▶ STATED GOAL:
Swap each "latitude" in the material below for "lat", and reproduce every line with nothing else altered.
------------------------------------------------
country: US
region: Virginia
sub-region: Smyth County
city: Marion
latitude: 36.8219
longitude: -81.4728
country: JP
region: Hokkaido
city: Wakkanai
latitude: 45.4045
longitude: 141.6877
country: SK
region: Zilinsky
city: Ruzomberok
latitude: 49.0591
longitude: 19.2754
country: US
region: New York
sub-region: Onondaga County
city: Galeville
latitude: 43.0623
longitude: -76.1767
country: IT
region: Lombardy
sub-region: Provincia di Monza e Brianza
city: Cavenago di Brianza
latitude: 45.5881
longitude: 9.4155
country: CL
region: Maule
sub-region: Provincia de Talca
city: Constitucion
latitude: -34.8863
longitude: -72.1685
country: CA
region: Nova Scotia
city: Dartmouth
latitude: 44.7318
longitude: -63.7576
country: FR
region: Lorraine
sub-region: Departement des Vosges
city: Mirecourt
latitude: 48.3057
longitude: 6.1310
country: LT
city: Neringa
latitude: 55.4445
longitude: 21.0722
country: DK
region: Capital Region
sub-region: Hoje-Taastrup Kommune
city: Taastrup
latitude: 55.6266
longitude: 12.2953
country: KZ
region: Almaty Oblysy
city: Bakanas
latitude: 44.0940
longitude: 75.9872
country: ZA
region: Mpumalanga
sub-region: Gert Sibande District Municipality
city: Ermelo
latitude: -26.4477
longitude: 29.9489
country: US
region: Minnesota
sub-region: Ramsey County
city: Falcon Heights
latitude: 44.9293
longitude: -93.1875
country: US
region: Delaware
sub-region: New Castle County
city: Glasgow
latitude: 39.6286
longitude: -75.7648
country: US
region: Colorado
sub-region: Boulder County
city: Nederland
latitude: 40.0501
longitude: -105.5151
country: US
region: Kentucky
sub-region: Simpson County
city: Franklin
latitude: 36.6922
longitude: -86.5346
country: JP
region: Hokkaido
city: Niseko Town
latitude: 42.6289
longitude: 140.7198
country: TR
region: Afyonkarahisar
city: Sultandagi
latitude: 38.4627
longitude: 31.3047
------------------------------------------------
▶ FINISHED TASK:
country: US
region: Virginia
sub-region: Smyth County
city: Marion
lat: 36.8219
longitude: -81.4728
country: JP
region: Hokkaido
city: Wakkanai
lat: 45.4045
longitude: 141.6877
country: SK
region: Zilinsky
city: Ruzomberok
lat: 49.0591
longitude: 19.2754
country: US
region: New York
sub-region: Onondaga County
city: Galeville
lat: 43.0623
longitude: -76.1767
country: IT
region: Lombardy
sub-region: Provincia di Monza e Brianza
city: Cavenago di Brianza
lat: 45.5881
longitude: 9.4155
country: CL
region: Maule
sub-region: Provincia de Talca
city: Constitucion
lat: -34.8863
longitude: -72.1685
country: CA
region: Nova Scotia
city: Dartmouth
lat: 44.7318
longitude: -63.7576
country: FR
region: Lorraine
sub-region: Departement des Vosges
city: Mirecourt
lat: 48.3057
longitude: 6.1310
country: LT
city: Neringa
lat: 55.4445
longitude: 21.0722
country: DK
region: Capital Region
sub-region: Hoje-Taastrup Kommune
city: Taastrup
lat: 55.6266
longitude: 12.2953
country: KZ
region: Almaty Oblysy
city: Bakanas
lat: 44.0940
longitude: 75.9872
country: ZA
region: Mpumalanga
sub-region: Gert Sibande District Municipality
city: Ermelo
lat: -26.4477
longitude: 29.9489
country: US
region: Minnesota
sub-region: Ramsey County
city: Falcon Heights
lat: 44.9293
longitude: -93.1875
country: US
region: Delaware
sub-region: New Castle County
city: Glasgow
lat: 39.6286
longitude: -75.7648
country: US
region: Colorado
sub-region: Boulder County
city: Nederland
lat: 40.0501
longitude: -105.5151
country: US
region: Kentucky
sub-region: Simpson County
city: Franklin
lat: 36.6922
longitude: -86.5346
country: JP
region: Hokkaido
city: Niseko Town
lat: 42.6289
longitude: 140.7198
country: TR
region: Afyonkarahisar
city: Sultandagi
lat: 38.4627
longitude: 31.3047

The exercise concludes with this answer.